WHAT IS NEEDED:
The whole answer is the data below, retyped exactly.

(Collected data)
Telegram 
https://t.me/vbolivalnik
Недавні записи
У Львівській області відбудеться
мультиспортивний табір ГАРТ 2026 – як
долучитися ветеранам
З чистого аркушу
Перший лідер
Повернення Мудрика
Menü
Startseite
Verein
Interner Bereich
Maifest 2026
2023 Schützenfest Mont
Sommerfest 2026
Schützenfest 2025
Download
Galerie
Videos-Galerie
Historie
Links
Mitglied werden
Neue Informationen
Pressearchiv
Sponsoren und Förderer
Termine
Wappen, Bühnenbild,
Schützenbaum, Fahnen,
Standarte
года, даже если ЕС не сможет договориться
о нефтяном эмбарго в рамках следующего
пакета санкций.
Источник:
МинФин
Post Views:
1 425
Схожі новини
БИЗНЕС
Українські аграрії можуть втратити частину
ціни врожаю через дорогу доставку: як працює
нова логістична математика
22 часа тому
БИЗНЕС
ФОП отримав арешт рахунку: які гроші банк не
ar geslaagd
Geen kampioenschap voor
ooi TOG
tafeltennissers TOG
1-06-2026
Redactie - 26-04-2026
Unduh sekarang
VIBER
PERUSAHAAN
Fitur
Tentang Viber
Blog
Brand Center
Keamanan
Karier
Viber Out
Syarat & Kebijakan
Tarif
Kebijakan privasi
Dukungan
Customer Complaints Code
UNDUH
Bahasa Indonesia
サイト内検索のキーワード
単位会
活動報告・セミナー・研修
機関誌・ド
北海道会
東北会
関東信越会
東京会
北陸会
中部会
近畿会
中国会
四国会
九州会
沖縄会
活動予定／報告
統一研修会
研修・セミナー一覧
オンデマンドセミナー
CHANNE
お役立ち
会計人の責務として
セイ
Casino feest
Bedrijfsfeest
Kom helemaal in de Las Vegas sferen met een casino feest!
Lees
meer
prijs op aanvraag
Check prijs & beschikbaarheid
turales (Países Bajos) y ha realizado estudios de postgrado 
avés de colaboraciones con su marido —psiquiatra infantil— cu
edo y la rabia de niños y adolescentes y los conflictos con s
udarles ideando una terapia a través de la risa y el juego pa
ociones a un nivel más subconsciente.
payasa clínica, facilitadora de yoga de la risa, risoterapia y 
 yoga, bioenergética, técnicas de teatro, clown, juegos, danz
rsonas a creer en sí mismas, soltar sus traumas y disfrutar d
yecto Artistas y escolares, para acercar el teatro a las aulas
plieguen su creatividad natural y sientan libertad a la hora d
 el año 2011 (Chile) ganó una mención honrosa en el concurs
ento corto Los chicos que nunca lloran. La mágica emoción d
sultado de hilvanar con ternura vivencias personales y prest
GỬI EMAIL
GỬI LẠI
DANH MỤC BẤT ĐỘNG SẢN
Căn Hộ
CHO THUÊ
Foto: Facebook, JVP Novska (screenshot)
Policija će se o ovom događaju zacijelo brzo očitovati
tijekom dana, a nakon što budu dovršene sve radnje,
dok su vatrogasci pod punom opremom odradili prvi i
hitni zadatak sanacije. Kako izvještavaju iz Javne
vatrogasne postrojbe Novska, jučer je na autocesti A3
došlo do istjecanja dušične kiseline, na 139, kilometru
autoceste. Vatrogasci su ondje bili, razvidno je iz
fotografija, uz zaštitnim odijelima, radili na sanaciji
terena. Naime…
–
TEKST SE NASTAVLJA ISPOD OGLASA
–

REPLY:
Telegram 
https://t.me/vbolivalnik
Недавні записи
У Львівській області відбудеться
мультиспортивний табір ГАРТ 2026 – як
долучитися ветеранам
З чистого аркушу
Перший лідер
Повернення Мудрика
Menü
Startseite
Verein
Interner Bereich
Maifest 2026
2023 Schützenfest Mont
Sommerfest 2026
Schützenfest 2025
Download
Galerie
Videos-Galerie
Historie
Links
Mitglied werden
Neue Informationen
Pressearchiv
Sponsoren und Förderer
Termine
Wappen, Bühnenbild,
Schützenbaum, Fahnen,
Standarte
года, даже если ЕС не сможет договориться
о нефтяном эмбарго в рамках следующего
пакета санкций.
Источник:
МинФин
Post Views:
1 425
Схожі новини
БИЗНЕС
Українські аграрії можуть втратити частину
ціни врожаю через дорогу доставку: як працює
нова логістична математика
22 часа тому
БИЗНЕС
ФОП отримав арешт рахунку: які гроші банк не
ar geslaagd
Geen kampioenschap voor
ooi TOG
tafeltennissers TOG
1-06-2026
Redactie - 26-04-2026
Unduh sekarang
VIBER
PERUSAHAAN
Fitur
Tentang Viber
Blog
Brand Center
Keamanan
Karier
Viber Out
Syarat & Kebijakan
Tarif
Kebijakan privasi
Dukungan
Customer Complaints Code
UNDUH
Bahasa Indonesia
サイト内検索のキーワード
単位会
活動報告・セミナー・研修
機関誌・ド
北海道会
東北会
関東信越会
東京会
北陸会
中部会
近畿会
中国会
四国会
九州会
沖縄会
活動予定／報告
統一研修会
研修・セミナー一覧
オンデマンドセミナー
CHANNE
お役立ち
会計人の責務として
セイ
Casino feest
Bedrijfsfeest
Kom helemaal in de Las Vegas sferen met een casino feest!
Lees
meer
prijs op aanvraag
Check prijs & beschikbaarheid
turales (Países Bajos) y ha realizado estudios de postgrado 
avés de colaboraciones con su marido —psiquiatra infantil— cu
edo y la rabia de niños y adolescentes y los conflictos con s
udarles ideando una terapia a través de la risa y el juego pa
ociones a un nivel más subconsciente.
payasa clínica, facilitadora de yoga de la risa, risoterapia y 
 yoga, bioenergética, técnicas de teatro, clown, juegos, danz
rsonas a creer en sí mismas, soltar sus traumas y disfrutar d
yecto Artistas y escolares, para acercar el teatro a las aulas
plieguen su creatividad natural y sientan libertad a la hora d
 el año 2011 (Chile) ganó una mención honrosa en el concurs
ento corto Los chicos que nunca lloran. La mágica emoción d
sultado de hilvanar con ternura vivencias personales y prest
GỬI EMAIL
GỬI LẠI
DANH MỤC BẤT ĐỘNG SẢN
Căn Hộ
CHO THUÊ
Foto: Facebook, JVP Novska (screenshot)
Policija će se o ovom događaju zacijelo brzo očitovati
tijekom dana, a nakon što budu dovršene sve radnje,
dok su vatrogasci pod punom opremom odradili prvi i
hitni zadatak sanacije. Kako izvještavaju iz Javne
vatrogasne postrojbe Novska, jučer je na autocesti A3
došlo do istjecanja dušične kiseline, na 139, kilometru
autoceste. Vatrogasci su ondje bili, razvidno je iz
fotografija, uz zaštitnim odijelima, radili na sanaciji
terena. Naime…
–
TEKST SE NASTAVLJA ISPOD OGLASA
–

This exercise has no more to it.